Maybe it should, given the stigma and the difficulties some women face in breastfeeding their children. In one case, a Detroit mother, Afrykayn Moon, was nursing her 2-week old infant on a public bus. She was asked to leave the bus after the bus driver told her to either cover up or get off.
In Michigan, breastfeeding laws protect women from indecent exposure charges. But, they do not protect women from discrimination, reports the Detroit Free Press. What states do - and don't - protect women and to what extent?
According to the National Conference of State Legislatures, there are about 45 states that have laws that specifically allow women to breastfeed in public. Twenty-eight states exempt women from public indecency charges if they breastfeed in public. And, 24 states have more laws that allow breastfeeding women to do so in the workplace. Twelve states have laws that exempt breastfeeding mothers from jury duty.

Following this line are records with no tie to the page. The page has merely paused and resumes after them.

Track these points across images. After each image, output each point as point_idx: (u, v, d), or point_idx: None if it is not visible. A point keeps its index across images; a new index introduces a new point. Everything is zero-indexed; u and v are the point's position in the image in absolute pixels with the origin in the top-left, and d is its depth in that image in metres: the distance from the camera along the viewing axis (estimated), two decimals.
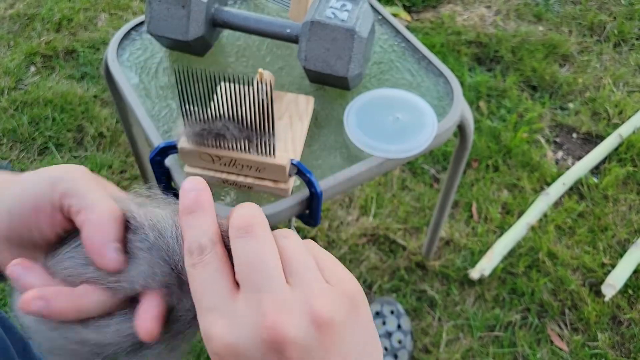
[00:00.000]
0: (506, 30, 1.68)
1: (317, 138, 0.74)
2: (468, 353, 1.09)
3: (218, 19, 0.77)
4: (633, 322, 1.13)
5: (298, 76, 0.81)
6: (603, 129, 1.45)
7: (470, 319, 1.13)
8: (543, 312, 1.14)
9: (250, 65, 0.82)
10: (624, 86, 1.55)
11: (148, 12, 0.75)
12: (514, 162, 1.36)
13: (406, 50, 0.85)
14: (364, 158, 0.71)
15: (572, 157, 1.41)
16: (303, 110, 0.74)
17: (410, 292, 1.16)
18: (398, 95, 0.77)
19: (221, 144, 0.61)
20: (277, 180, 0.65)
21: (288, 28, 0.76)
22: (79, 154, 1.36)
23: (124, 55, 0.83)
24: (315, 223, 0.69)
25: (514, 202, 1.29)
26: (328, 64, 0.72)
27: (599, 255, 1.22)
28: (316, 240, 1.23)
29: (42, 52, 1.56)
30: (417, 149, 0.72)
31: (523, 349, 1.09)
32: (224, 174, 0.65)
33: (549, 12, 1.75)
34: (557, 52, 1.62)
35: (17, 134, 1.38)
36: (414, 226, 1.25)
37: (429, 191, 1.31)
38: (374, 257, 1.21)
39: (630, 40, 1.67)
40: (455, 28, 1.67)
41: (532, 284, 1.17)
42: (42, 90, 1.46)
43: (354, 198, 1.30)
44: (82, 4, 1.70)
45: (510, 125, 1.42)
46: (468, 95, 1.49)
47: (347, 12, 0.71)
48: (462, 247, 1.22)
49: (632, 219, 1.28)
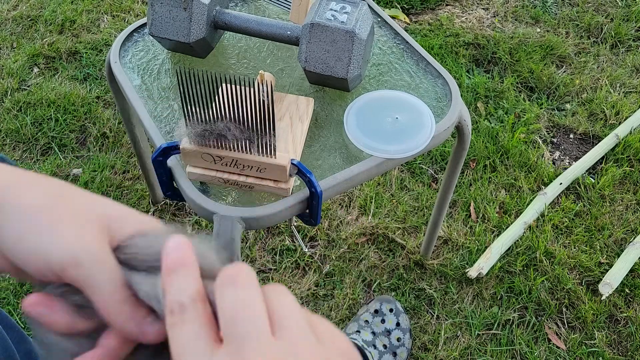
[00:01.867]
0: (504, 32, 1.69)
1: (317, 138, 0.75)
2: (466, 351, 1.10)
3: (219, 21, 0.79)
4: (630, 321, 1.14)
5: (298, 77, 0.82)
6: (600, 130, 1.46)
7: (468, 317, 1.14)
8: (540, 311, 1.16)
9: (251, 67, 0.83)
10: (620, 87, 1.57)
11: (150, 14, 0.77)
12: (512, 162, 1.38)
13: (405, 52, 0.86)
14: (363, 158, 0.72)
15: (569, 157, 1.42)
16: (303, 111, 0.75)
17: (409, 290, 1.17)
18: (397, 97, 0.78)
19: (222, 145, 0.63)
20: (278, 180, 0.66)
21: (288, 30, 0.77)
22: (81, 155, 1.37)
23: (126, 57, 0.84)
24: (316, 222, 0.70)
25: (511, 202, 1.30)
26: (328, 66, 0.73)
27: (596, 254, 1.23)
28: (316, 239, 1.24)
29: (45, 53, 1.57)
30: (416, 149, 0.73)
31: (521, 347, 1.11)
32: (225, 174, 0.66)
33: (546, 13, 1.76)
34: (554, 53, 1.63)
35: (20, 134, 1.39)
36: (412, 225, 1.26)
37: (427, 191, 1.32)
38: (373, 256, 1.22)
39: (627, 42, 1.68)
40: (453, 30, 1.68)
41: (530, 283, 1.18)
42: (45, 91, 1.47)
43: (353, 198, 1.31)
44: (85, 6, 1.71)
45: (507, 126, 1.43)
46: (466, 96, 1.50)
47: (346, 15, 0.73)
48: (460, 246, 1.23)
49: (628, 218, 1.29)
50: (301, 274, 1.20)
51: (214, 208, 0.66)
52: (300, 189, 0.68)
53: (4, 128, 1.41)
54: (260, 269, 1.20)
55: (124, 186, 1.31)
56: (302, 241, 1.22)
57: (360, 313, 1.11)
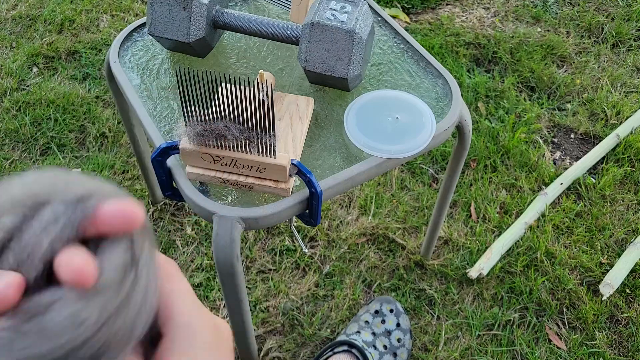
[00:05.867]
0: (504, 31, 1.69)
1: (317, 138, 0.75)
2: (467, 351, 1.10)
3: (219, 20, 0.78)
4: (631, 321, 1.14)
5: (298, 77, 0.82)
6: (601, 130, 1.46)
7: (468, 317, 1.13)
8: (541, 311, 1.15)
9: (251, 67, 0.83)
10: (621, 87, 1.56)
11: (149, 14, 0.76)
12: (512, 162, 1.37)
13: (405, 52, 0.86)
14: (363, 158, 0.72)
15: (570, 157, 1.42)
16: (303, 111, 0.75)
17: (409, 291, 1.17)
18: (397, 96, 0.78)
19: (222, 145, 0.62)
20: (278, 180, 0.66)
21: (288, 30, 0.77)
22: (80, 155, 1.37)
23: (125, 57, 0.84)
24: (316, 222, 0.70)
25: (512, 202, 1.30)
26: (328, 65, 0.72)
27: (597, 254, 1.23)
28: (316, 239, 1.24)
29: (44, 53, 1.57)
30: (416, 149, 0.73)
31: (521, 347, 1.10)
32: (225, 174, 0.66)
33: (547, 13, 1.76)
34: (555, 53, 1.63)
35: (19, 134, 1.39)
36: (413, 226, 1.26)
37: (427, 191, 1.32)
38: (374, 256, 1.22)
39: (627, 42, 1.68)
40: (453, 29, 1.68)
41: (530, 283, 1.17)
42: (45, 91, 1.47)
43: (353, 198, 1.30)
44: (84, 6, 1.71)
45: (508, 126, 1.43)
46: (466, 96, 1.50)
47: (346, 14, 0.72)
48: (460, 246, 1.23)
49: (629, 218, 1.29)
50: (301, 274, 1.19)
51: (214, 208, 0.66)
52: (300, 189, 0.68)
53: (3, 128, 1.41)
54: (260, 269, 1.19)
55: (124, 186, 1.30)
56: (302, 241, 1.21)
57: (360, 314, 1.11)
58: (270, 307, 1.14)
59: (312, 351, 1.09)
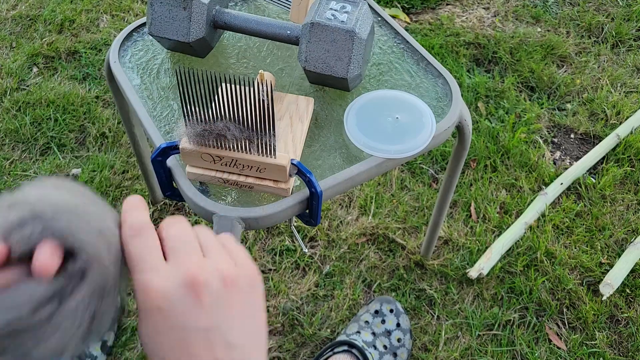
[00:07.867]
0: (504, 31, 1.69)
1: (317, 138, 0.75)
2: (467, 351, 1.10)
3: (219, 20, 0.78)
4: (631, 321, 1.14)
5: (298, 77, 0.82)
6: (601, 130, 1.46)
7: (468, 317, 1.13)
8: (541, 311, 1.15)
9: (251, 67, 0.83)
10: (621, 87, 1.56)
11: (149, 14, 0.76)
12: (512, 162, 1.37)
13: (405, 52, 0.86)
14: (363, 158, 0.72)
15: (570, 157, 1.42)
16: (303, 111, 0.75)
17: (409, 291, 1.17)
18: (397, 96, 0.78)
19: (222, 145, 0.62)
20: (278, 180, 0.66)
21: (288, 30, 0.77)
22: (80, 155, 1.37)
23: (125, 57, 0.84)
24: (316, 222, 0.70)
25: (512, 202, 1.30)
26: (328, 65, 0.72)
27: (597, 254, 1.23)
28: (316, 239, 1.24)
29: (44, 53, 1.57)
30: (416, 149, 0.73)
31: (521, 347, 1.10)
32: (225, 174, 0.66)
33: (547, 13, 1.76)
34: (555, 53, 1.63)
35: (19, 134, 1.39)
36: (413, 226, 1.26)
37: (427, 191, 1.32)
38: (374, 256, 1.22)
39: (627, 42, 1.68)
40: (453, 29, 1.68)
41: (530, 283, 1.17)
42: (45, 91, 1.47)
43: (353, 198, 1.30)
44: (84, 6, 1.71)
45: (508, 126, 1.43)
46: (466, 96, 1.50)
47: (346, 14, 0.72)
48: (460, 246, 1.23)
49: (629, 218, 1.29)
50: (301, 274, 1.19)
51: (214, 208, 0.66)
52: (300, 189, 0.68)
53: (3, 128, 1.41)
54: (260, 269, 1.19)
55: (124, 186, 1.30)
56: (302, 241, 1.21)
57: (360, 313, 1.11)
58: (270, 307, 1.14)
59: (312, 351, 1.09)
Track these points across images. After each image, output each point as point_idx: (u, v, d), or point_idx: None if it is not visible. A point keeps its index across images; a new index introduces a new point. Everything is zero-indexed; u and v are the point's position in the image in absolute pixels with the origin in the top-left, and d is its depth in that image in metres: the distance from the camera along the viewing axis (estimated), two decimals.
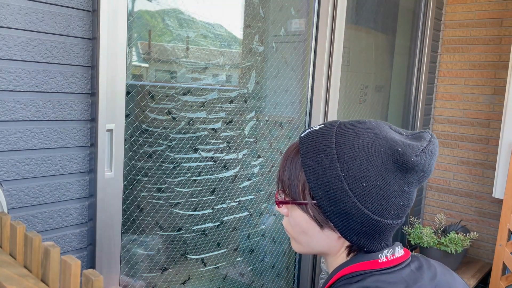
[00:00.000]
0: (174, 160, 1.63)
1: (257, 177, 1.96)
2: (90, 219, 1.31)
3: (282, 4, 1.99)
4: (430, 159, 0.82)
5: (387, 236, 0.85)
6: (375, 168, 0.80)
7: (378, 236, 0.83)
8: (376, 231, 0.82)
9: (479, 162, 3.05)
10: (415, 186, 0.84)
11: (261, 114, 1.94)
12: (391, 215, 0.82)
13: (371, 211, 0.80)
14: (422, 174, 0.82)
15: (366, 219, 0.81)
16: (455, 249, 2.58)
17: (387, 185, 0.80)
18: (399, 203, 0.82)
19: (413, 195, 0.84)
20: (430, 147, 0.82)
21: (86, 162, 1.28)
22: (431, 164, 0.83)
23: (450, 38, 3.14)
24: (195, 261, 1.76)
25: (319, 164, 0.82)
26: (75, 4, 1.20)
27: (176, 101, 1.60)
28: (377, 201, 0.80)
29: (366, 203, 0.80)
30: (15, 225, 0.92)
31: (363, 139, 0.82)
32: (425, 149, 0.81)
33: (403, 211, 0.84)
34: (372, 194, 0.80)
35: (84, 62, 1.24)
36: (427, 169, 0.82)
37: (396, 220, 0.84)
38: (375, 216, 0.81)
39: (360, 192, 0.80)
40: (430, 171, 0.83)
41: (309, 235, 0.87)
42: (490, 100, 2.99)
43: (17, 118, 1.14)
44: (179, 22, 1.59)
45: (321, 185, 0.82)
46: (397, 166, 0.80)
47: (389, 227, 0.83)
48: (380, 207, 0.81)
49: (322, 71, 2.08)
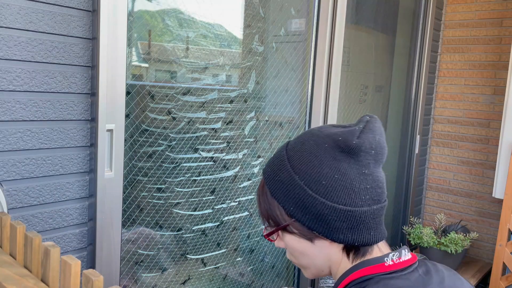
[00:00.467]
0: (174, 160, 1.63)
1: (257, 177, 1.96)
2: (90, 219, 1.31)
3: (282, 4, 1.99)
4: (374, 136, 0.84)
5: (373, 224, 0.85)
6: (327, 164, 0.83)
7: (363, 227, 0.84)
8: (357, 222, 0.83)
9: (479, 162, 3.05)
10: (374, 166, 0.85)
11: (261, 114, 1.94)
12: (364, 202, 0.83)
13: (342, 204, 0.82)
14: (373, 152, 0.84)
15: (341, 213, 0.83)
16: (455, 249, 2.58)
17: (344, 175, 0.82)
18: (365, 187, 0.83)
19: (377, 175, 0.85)
20: (369, 126, 0.84)
21: (86, 162, 1.28)
22: (378, 141, 0.84)
23: (450, 38, 3.14)
24: (195, 261, 1.76)
25: (281, 183, 0.86)
26: (75, 4, 1.20)
27: (176, 101, 1.60)
28: (342, 193, 0.82)
29: (333, 199, 0.82)
30: (15, 225, 0.92)
31: (308, 144, 0.86)
32: (364, 129, 0.84)
33: (376, 193, 0.85)
34: (336, 188, 0.82)
35: (84, 62, 1.24)
36: (376, 146, 0.84)
37: (374, 206, 0.85)
38: (347, 207, 0.82)
39: (323, 191, 0.82)
40: (381, 147, 0.85)
41: (307, 255, 0.89)
42: (490, 100, 2.99)
43: (17, 118, 1.14)
44: (179, 22, 1.59)
45: (289, 200, 0.85)
46: (345, 153, 0.83)
47: (369, 214, 0.84)
48: (348, 197, 0.82)
49: (322, 71, 2.08)
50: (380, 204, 0.86)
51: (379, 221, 0.86)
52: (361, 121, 0.86)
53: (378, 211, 0.85)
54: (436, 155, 3.25)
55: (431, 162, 3.27)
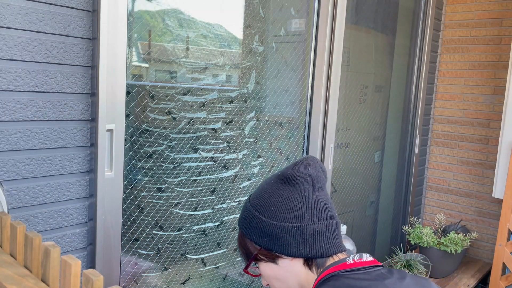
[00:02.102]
0: (174, 160, 1.63)
1: (257, 177, 1.96)
2: (90, 219, 1.31)
3: (282, 4, 1.99)
4: (306, 166, 1.05)
5: (324, 238, 1.01)
6: (273, 194, 1.04)
7: (312, 240, 1.00)
8: (304, 236, 1.00)
9: (479, 162, 3.05)
10: (313, 189, 1.03)
11: (261, 114, 1.95)
12: (308, 218, 1.01)
13: (288, 221, 1.01)
14: (308, 179, 1.04)
15: (289, 229, 1.00)
16: (455, 249, 2.58)
17: (287, 199, 1.02)
18: (307, 206, 1.01)
19: (318, 197, 1.03)
20: (301, 160, 1.07)
21: (86, 162, 1.28)
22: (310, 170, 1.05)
23: (450, 38, 3.14)
24: (195, 261, 1.77)
25: (246, 220, 1.07)
26: (75, 4, 1.20)
27: (176, 101, 1.60)
28: (287, 213, 1.01)
29: (281, 219, 1.01)
30: (15, 225, 0.92)
31: (261, 186, 1.10)
32: (297, 163, 1.06)
33: (319, 211, 1.01)
34: (282, 211, 1.02)
35: (84, 62, 1.24)
36: (309, 174, 1.04)
37: (319, 221, 1.01)
38: (293, 224, 1.00)
39: (273, 215, 1.02)
40: (315, 175, 1.04)
41: (278, 278, 1.04)
42: (490, 100, 3.00)
43: (17, 118, 1.14)
44: (179, 22, 1.59)
45: (252, 230, 1.05)
46: (285, 183, 1.05)
47: (316, 229, 1.00)
48: (293, 215, 1.01)
49: (322, 71, 2.08)
50: (327, 220, 1.02)
51: (331, 236, 1.02)
52: (300, 159, 1.09)
53: (326, 226, 1.01)
54: (436, 155, 3.25)
55: (431, 162, 3.27)
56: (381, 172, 2.95)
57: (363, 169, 2.73)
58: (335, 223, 1.03)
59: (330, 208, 1.04)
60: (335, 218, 1.04)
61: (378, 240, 3.02)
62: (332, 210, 1.04)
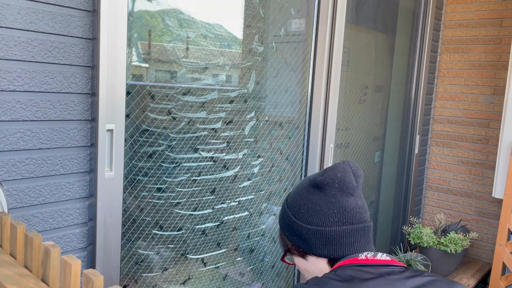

And lastly, five states and Puerto Rico, including California, Illinois, Minnesota, Missouri and Vermont, have encouraged breastfeeding through education awareness and other public campaigns.
Breastfeeding laws vary from state to state. Some states specifically allow public breastfeeding. And, as odd as it seems some states even have laws about the distribution, use or procurement of human breast milk.
There is also federal law requiring employers to give certain breaks to mothers who wish to breastfeed their children.
In Michigan, legislators are now thinking of introducing more legislation on breastfeeding laws to protect nursing mothers from discrimination. And, in response to Moon's discrimination on the bus for breastfeeding in public, the Black Mothers Breast Feeding Association, which Moon is a member of, staged a nurse-in to protest the bus driver's actions.